A baby apparently cured of HIV infection in the US through the use of readily available drugs has raised the hopes of the parents of infants in Vietnam that received HIV tests soon after being born, a doctor has said.
"If everything [about the recovery of the American baby] is confirmed, we will no longer worry about HIV/AIDS among Vietnamese newborns. Because once infected, they can be treated in a short time instead of using drugs for their whole life," the Sai Gon Tiep Thi (Saigon Marketing) newspaper quoted Truong Huu Khanh of Ho Chi Minh City's Children Hospital 1 as saying.
In a medical first for infants, a baby born with HIV in Mississippi in July of 2010 was treated within 30 hours of delivery with an aggressive HIV therapy, which continued for 18 months, Reuters reported.
She is now considered HIV-free, the newswire quoted a team of researchers led by Deborah Persaud, a virologist at Johns Hopkins University in Baltimore, as saying. Persaud made the announcement at a news conference at the Conference on Retroviruses and Opportunistic Infections in Atlanta on March 3.
Khanh, who is a member of the Vietnam Administration of HIV/AIDS Control, said the case lends support to the idea that early treatment of HIV is better.
"We begin to treat infants infected with HIV when they are between 1.5-2 months old. And the [level of] HIV in their blood reduces significantly. In some cases, it is difficult to find traces of HIV in their blood using common tests," he said.

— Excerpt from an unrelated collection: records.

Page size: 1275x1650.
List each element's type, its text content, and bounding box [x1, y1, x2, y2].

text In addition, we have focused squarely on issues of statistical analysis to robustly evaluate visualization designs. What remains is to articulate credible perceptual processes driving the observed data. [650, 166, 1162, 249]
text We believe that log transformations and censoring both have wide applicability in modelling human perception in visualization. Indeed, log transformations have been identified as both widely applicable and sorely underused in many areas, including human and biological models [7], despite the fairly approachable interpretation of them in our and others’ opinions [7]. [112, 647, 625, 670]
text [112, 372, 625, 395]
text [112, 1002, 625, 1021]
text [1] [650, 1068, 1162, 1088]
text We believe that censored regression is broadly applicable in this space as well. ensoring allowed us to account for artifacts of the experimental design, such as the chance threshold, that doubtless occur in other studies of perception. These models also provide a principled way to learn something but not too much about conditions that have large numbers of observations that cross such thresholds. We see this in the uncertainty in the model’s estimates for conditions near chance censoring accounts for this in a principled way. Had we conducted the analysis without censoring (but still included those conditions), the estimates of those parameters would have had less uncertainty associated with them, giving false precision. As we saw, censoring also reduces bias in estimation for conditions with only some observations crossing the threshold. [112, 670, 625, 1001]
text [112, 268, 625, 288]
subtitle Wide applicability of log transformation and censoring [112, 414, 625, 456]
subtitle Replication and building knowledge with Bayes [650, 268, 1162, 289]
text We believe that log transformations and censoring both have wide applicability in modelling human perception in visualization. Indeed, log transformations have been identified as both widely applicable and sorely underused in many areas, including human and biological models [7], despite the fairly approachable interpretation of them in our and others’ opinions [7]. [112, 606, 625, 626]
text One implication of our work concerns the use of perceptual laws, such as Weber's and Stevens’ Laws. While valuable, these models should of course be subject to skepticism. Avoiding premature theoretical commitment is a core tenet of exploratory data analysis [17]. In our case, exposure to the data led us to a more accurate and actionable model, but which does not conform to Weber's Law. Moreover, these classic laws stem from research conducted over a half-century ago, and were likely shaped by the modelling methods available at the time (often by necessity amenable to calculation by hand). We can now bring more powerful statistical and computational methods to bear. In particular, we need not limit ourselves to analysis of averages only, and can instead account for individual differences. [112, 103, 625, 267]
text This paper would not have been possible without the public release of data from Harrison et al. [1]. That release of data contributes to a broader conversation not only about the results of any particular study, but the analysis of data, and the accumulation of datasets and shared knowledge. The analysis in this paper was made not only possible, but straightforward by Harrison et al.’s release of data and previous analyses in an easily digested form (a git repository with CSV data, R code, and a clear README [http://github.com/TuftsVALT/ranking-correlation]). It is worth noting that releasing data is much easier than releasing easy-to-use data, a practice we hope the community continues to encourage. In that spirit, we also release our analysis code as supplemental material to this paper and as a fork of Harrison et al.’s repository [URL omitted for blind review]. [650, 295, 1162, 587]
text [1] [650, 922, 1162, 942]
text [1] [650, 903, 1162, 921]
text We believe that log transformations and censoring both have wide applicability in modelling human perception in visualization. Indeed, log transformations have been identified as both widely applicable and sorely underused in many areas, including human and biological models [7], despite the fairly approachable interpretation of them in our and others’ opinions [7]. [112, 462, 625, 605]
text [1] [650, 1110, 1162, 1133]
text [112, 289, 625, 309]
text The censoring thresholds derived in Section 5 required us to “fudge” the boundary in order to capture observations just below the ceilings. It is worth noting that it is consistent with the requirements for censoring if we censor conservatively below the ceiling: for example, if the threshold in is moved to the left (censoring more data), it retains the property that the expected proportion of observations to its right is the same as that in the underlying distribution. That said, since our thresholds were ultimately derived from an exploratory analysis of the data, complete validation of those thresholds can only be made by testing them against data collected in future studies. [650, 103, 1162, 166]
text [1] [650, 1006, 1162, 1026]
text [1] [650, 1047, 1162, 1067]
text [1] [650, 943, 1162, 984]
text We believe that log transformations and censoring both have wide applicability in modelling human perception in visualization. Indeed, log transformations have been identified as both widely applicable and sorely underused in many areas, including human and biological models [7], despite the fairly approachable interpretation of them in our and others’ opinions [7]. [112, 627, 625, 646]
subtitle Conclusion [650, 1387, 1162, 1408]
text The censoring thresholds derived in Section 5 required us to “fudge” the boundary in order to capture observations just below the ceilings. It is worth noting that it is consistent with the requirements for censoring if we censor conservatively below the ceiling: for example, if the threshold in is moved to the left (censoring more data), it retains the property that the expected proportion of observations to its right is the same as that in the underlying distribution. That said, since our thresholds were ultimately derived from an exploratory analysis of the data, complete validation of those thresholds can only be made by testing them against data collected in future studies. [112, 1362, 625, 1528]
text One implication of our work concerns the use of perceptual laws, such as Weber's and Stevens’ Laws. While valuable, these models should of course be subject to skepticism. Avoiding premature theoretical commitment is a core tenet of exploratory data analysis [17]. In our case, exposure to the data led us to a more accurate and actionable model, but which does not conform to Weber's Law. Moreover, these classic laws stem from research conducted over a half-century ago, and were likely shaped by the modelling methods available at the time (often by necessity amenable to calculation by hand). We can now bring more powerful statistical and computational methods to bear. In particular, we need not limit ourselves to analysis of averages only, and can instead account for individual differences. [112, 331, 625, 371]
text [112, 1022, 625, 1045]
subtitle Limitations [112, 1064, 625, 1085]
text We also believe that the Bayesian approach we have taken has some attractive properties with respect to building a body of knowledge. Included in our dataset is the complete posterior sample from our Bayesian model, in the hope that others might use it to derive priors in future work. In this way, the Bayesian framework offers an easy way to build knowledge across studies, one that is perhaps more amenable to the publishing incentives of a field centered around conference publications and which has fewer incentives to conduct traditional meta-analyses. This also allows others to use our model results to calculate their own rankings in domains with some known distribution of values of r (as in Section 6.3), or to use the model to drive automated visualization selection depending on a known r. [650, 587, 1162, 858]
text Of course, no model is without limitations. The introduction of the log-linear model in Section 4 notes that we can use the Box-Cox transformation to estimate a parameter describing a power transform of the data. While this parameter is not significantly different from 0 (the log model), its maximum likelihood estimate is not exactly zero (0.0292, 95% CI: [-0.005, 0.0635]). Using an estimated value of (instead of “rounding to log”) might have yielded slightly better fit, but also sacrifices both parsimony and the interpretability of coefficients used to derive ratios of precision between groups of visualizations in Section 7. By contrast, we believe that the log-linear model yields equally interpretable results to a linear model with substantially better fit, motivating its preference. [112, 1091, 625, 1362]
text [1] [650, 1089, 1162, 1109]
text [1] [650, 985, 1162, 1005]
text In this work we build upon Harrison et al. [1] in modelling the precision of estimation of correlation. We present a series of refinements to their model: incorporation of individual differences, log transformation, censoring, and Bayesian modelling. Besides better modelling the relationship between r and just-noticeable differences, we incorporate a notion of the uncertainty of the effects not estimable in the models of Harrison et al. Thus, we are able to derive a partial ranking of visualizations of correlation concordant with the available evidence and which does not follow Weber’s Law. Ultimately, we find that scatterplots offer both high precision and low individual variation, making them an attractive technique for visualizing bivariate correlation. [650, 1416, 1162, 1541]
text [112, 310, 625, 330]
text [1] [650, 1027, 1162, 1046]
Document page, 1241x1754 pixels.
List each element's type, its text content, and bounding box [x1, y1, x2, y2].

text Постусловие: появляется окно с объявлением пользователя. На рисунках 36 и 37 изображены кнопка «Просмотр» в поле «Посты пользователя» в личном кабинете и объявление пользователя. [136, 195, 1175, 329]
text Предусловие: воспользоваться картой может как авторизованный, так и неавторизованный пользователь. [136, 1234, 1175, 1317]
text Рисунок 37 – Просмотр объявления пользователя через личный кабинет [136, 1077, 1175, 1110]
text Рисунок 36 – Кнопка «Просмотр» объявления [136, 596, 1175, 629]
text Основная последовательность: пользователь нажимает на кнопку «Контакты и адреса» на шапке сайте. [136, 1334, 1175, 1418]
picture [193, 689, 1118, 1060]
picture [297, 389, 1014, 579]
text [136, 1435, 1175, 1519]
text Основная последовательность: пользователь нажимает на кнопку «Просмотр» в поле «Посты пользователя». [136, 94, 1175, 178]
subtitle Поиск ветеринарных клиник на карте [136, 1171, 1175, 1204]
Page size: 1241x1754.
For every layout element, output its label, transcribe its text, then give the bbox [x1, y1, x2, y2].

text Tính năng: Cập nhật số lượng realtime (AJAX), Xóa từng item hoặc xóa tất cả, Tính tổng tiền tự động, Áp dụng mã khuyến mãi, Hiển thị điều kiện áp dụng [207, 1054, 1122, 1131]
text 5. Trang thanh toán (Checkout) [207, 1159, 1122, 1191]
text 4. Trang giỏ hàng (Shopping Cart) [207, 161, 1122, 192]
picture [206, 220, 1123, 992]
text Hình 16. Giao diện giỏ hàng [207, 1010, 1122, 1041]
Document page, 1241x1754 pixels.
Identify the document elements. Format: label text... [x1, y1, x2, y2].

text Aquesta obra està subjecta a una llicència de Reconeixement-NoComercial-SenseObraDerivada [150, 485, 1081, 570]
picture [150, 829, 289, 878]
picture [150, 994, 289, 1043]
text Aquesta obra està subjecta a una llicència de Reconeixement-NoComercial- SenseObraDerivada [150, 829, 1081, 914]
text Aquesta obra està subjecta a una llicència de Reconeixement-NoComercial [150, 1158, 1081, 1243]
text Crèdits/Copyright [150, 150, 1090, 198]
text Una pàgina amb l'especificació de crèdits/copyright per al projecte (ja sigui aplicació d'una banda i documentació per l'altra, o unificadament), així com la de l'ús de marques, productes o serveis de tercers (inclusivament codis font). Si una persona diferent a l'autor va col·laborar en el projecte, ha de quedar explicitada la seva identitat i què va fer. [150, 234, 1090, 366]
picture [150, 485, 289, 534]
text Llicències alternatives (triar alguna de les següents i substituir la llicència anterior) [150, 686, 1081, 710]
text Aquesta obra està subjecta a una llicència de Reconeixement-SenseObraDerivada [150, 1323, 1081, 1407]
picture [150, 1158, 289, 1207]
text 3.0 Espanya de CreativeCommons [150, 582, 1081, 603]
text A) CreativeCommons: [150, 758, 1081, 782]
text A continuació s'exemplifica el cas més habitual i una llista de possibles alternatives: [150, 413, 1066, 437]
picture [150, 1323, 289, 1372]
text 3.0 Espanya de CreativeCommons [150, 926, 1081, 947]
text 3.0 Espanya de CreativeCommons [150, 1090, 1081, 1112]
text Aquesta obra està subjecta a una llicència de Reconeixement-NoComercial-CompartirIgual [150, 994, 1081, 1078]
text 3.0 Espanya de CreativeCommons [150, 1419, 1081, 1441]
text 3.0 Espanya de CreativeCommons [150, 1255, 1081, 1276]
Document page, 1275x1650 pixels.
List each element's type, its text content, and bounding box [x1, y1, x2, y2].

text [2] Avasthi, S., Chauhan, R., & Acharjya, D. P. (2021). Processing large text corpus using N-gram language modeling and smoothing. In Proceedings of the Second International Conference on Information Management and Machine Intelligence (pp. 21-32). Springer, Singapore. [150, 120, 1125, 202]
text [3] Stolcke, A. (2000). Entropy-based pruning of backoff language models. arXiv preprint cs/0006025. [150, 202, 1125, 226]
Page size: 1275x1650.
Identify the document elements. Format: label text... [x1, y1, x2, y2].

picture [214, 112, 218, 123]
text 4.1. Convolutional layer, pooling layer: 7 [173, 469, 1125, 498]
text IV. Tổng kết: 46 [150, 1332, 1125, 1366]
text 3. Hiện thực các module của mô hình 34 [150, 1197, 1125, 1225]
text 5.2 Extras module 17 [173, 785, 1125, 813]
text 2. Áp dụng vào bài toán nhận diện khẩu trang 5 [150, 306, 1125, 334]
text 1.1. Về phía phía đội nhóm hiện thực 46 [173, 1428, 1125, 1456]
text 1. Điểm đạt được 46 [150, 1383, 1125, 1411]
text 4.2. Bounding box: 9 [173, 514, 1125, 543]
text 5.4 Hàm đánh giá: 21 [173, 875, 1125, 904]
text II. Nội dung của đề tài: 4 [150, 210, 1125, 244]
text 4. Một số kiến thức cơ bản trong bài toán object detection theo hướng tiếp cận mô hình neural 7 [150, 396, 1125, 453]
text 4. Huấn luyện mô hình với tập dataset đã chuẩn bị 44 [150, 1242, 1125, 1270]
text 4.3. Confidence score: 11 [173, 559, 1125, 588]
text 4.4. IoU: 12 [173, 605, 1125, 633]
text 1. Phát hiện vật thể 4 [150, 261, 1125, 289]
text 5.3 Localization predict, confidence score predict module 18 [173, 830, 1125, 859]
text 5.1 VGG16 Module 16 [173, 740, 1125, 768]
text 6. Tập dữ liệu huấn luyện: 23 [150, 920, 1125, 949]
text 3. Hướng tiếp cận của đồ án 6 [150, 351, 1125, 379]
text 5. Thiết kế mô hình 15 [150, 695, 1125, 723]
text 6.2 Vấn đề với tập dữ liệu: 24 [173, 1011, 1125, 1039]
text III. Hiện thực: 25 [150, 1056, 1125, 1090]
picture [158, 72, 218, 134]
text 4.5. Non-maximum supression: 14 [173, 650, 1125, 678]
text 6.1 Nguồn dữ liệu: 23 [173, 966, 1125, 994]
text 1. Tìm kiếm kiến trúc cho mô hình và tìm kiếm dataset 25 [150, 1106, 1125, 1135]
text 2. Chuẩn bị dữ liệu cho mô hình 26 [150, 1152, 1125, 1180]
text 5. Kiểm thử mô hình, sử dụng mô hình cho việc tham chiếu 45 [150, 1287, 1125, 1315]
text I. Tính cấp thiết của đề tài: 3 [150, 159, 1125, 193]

Khanh said doctors should tests infants suspected of having HIV earlier than the current protocol, which calls for the testing when babies are one month old.
"Early treatment is not difficult because the three drugs given to the baby in the US are the same as those we use in Vietnam. They are available and inexpensive."
Khanh said Vietnam has between 4,000 and 5,000 documented cases of children infected with HIV.
"But the actual number may be more than 10,000," he added.
In related news, the National Committee for AIDS, Drugs, and Prostitution Prevention and Control said at a teleconference on March 5 that HIV infections have increased over the past five years and are now present within 98 percent of districts nationwide.
HCMC has nearly 51,000 people living with HIV, the most in Vietnam. Hanoi is next with 19,987 reported cases. Last year, there were 2,721 new HIV cases in HCMC and 751 in Hanoi.